Go through the entries below and copy every line that holds the word "depth".

________________

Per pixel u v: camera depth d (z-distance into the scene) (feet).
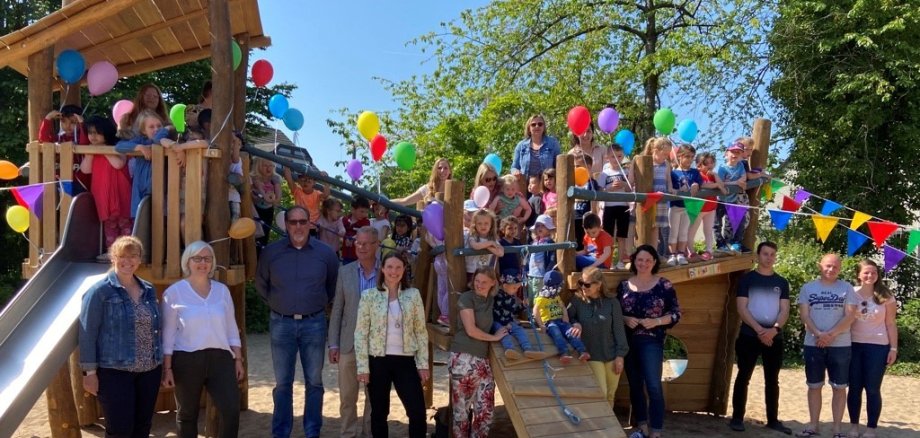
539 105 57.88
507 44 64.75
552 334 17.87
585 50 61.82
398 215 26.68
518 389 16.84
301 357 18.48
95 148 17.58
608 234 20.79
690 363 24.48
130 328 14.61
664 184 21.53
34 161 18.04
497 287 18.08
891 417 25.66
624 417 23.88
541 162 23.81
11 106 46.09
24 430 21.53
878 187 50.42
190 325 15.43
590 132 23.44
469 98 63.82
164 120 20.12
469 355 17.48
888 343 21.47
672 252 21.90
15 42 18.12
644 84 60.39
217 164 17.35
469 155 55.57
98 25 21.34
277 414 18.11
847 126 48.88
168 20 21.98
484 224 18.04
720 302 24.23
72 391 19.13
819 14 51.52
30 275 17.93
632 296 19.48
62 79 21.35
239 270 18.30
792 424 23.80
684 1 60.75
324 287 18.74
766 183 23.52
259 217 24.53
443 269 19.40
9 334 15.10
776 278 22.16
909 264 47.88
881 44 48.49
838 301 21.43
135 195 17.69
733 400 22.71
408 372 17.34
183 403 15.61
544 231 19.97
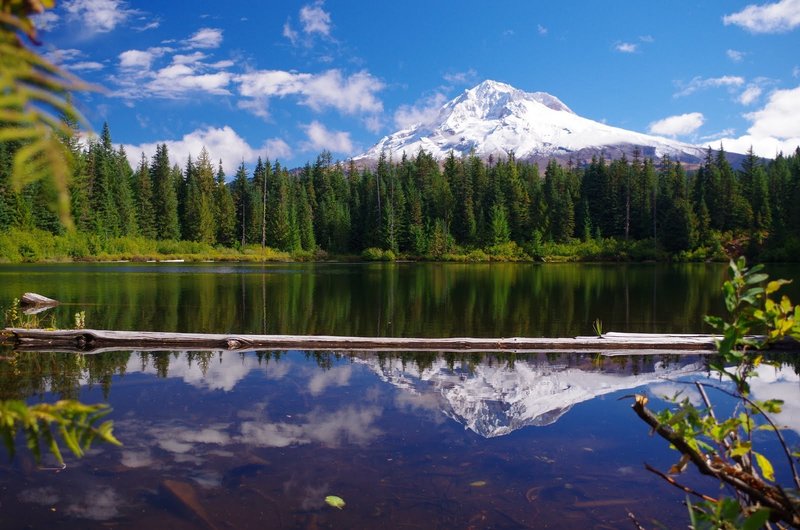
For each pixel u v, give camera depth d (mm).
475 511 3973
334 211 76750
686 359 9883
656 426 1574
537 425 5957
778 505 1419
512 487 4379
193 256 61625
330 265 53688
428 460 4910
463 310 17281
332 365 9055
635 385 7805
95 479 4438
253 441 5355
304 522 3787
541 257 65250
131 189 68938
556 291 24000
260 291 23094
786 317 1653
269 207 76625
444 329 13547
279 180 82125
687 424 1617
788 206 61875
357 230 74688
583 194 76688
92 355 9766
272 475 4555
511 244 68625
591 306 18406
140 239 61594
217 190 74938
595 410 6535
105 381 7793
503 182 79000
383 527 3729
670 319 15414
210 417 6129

________________

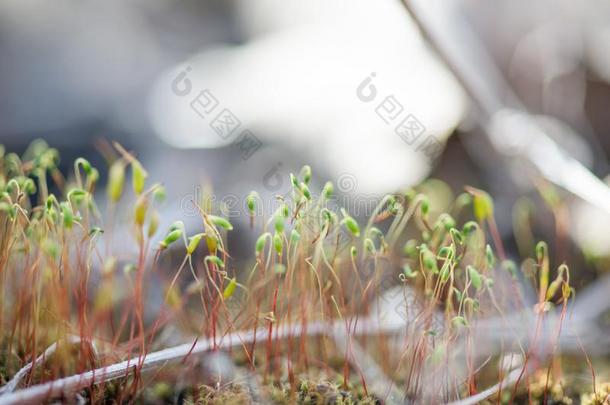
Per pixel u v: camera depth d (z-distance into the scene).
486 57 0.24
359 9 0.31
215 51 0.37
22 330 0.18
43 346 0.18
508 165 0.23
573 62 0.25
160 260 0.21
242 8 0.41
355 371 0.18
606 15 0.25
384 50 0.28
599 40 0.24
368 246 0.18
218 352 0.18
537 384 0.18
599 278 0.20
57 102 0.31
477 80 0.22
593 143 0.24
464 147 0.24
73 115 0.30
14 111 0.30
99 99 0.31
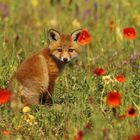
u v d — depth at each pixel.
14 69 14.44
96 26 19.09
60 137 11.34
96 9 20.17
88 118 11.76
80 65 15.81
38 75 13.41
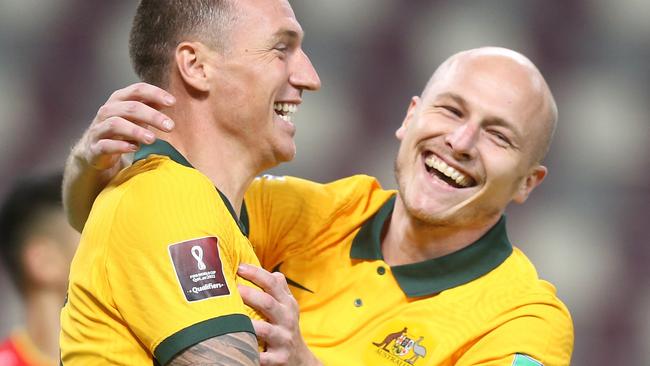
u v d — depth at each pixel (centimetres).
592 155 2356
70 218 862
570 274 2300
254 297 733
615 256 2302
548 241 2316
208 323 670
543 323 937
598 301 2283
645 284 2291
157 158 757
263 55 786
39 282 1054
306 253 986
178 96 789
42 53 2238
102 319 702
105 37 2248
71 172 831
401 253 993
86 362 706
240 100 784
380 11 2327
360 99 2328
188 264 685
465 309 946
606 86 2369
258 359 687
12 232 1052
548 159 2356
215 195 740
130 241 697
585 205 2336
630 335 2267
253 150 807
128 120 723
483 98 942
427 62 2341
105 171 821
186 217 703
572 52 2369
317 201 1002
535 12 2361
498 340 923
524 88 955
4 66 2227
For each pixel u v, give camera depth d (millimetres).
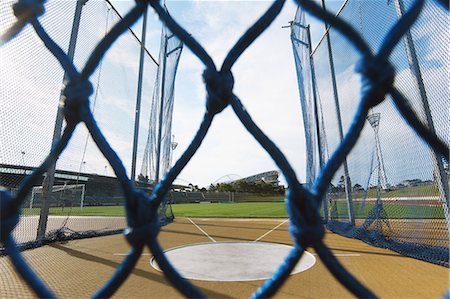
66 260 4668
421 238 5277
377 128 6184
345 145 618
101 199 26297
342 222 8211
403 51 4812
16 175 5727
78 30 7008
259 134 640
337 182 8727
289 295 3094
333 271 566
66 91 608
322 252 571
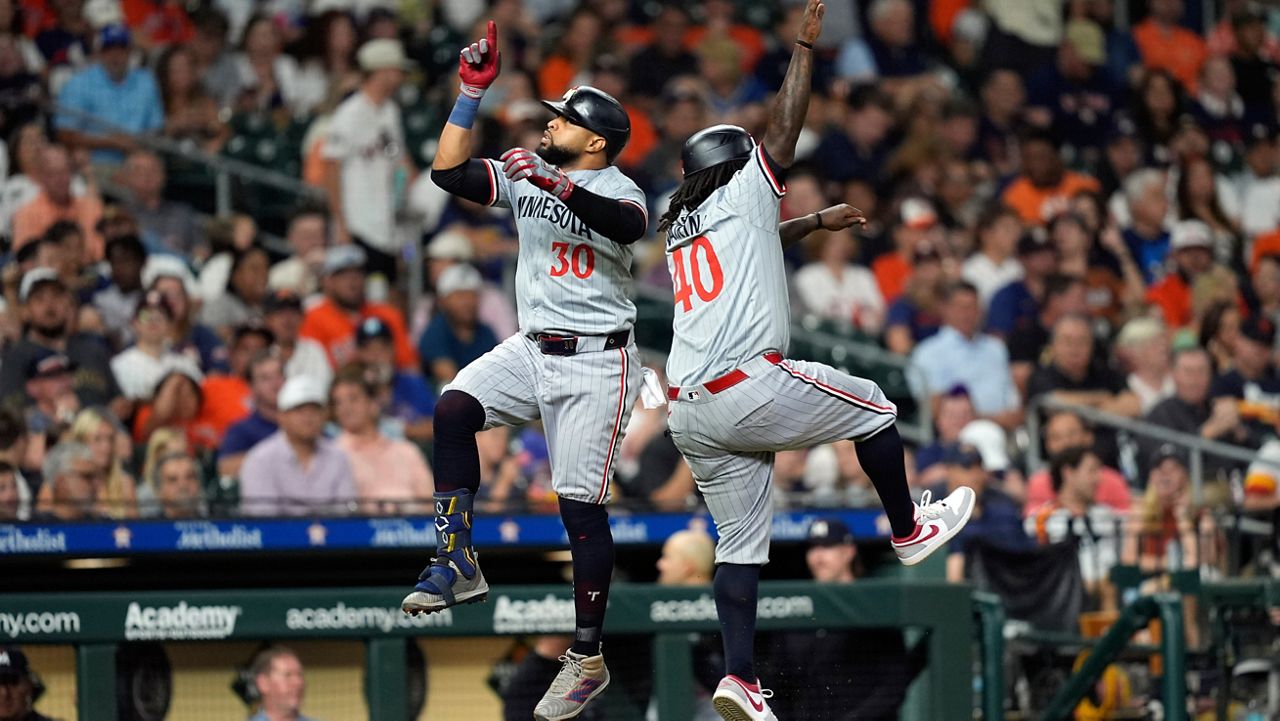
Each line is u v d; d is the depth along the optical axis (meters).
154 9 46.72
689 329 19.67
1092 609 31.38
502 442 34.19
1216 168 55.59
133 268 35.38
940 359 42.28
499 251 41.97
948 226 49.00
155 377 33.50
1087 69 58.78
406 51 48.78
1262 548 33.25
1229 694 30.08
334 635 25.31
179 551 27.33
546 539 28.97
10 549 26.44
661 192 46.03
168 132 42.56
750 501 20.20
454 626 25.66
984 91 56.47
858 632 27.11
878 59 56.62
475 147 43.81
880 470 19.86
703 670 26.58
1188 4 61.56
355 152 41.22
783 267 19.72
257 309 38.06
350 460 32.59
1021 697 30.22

________________

Answer area:
Per pixel u v: camera depth d (z-distance into the scene) (feet).
For each pixel u v, give camera depth d (mm).
Per pixel u v: camera depth d (z-distance into the scene).
u v d — depth at each pixel.
u v d — depth at each pixel (centimetres).
For each pixel u v, give camera depth d (millimetres).
Each line is u v d; d is the depth along the optical axis (meters).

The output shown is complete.